(Given data begins)

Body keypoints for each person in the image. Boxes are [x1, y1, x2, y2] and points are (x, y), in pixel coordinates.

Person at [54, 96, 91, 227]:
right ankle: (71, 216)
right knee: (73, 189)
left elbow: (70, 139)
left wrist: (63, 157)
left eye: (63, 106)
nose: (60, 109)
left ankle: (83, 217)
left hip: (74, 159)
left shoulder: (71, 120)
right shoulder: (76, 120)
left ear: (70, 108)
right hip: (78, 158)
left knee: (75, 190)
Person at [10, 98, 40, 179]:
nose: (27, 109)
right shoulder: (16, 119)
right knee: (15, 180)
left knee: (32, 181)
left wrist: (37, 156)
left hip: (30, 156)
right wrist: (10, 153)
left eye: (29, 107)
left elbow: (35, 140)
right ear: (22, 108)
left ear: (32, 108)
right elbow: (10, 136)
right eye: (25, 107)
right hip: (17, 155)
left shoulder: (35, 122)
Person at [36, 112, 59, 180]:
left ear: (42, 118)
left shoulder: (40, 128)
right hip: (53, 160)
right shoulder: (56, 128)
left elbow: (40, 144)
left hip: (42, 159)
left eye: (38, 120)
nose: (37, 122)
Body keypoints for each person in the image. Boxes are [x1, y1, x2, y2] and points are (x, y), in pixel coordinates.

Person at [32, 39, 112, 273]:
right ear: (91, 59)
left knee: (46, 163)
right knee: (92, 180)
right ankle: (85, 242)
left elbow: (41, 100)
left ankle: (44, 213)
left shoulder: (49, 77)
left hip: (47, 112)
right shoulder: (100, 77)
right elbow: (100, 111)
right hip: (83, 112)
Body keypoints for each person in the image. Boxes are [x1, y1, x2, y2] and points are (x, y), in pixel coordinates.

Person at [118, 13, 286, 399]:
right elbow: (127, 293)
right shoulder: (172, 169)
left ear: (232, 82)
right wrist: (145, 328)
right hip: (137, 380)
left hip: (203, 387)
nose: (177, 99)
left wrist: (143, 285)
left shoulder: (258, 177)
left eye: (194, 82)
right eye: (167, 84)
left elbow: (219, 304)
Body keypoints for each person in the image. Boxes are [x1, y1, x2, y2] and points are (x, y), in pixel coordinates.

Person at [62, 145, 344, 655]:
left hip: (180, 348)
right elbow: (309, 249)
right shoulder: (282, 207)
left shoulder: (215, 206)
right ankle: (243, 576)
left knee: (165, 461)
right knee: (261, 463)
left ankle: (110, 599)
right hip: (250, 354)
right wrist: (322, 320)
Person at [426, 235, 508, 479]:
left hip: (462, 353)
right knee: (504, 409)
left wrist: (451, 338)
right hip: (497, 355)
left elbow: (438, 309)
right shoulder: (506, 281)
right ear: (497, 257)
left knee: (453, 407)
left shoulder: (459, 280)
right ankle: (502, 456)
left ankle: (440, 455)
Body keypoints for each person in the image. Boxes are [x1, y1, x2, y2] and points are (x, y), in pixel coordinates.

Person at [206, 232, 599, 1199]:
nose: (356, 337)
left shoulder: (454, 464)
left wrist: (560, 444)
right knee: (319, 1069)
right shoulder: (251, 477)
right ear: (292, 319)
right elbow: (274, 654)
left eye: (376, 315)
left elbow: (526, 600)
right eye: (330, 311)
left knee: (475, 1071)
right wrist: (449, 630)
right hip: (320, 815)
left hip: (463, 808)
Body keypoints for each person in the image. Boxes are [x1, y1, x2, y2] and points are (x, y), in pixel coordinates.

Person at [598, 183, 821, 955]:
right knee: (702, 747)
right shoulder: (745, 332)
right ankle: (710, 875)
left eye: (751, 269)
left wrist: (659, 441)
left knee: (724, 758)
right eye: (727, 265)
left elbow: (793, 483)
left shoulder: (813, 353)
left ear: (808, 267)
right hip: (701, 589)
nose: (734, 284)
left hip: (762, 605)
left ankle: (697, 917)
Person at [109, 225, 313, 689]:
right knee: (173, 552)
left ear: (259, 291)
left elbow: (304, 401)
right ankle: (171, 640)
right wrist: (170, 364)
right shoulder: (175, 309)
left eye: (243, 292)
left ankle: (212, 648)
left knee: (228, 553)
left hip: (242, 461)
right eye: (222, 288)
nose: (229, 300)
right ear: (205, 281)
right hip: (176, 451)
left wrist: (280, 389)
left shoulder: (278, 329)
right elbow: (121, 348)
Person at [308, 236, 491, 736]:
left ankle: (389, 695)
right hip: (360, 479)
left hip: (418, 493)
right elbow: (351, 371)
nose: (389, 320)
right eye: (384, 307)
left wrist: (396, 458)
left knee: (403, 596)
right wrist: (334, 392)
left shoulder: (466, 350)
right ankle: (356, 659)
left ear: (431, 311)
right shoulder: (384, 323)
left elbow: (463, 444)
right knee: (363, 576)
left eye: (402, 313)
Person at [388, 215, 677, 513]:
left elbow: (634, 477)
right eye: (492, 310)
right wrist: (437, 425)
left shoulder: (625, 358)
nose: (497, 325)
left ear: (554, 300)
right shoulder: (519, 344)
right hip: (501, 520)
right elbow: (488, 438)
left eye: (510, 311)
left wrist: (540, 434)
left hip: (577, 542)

(Given data ends)

▶ [Instructions for the task]:
Working from the entries above, return all lines that contain "nose".

▶ [Written answer]:
nose: (60, 109)
nose: (27, 109)
nose: (37, 122)
nose: (177, 99)
nose: (356, 337)
nose: (734, 284)
nose: (229, 300)
nose: (389, 320)
nose: (497, 325)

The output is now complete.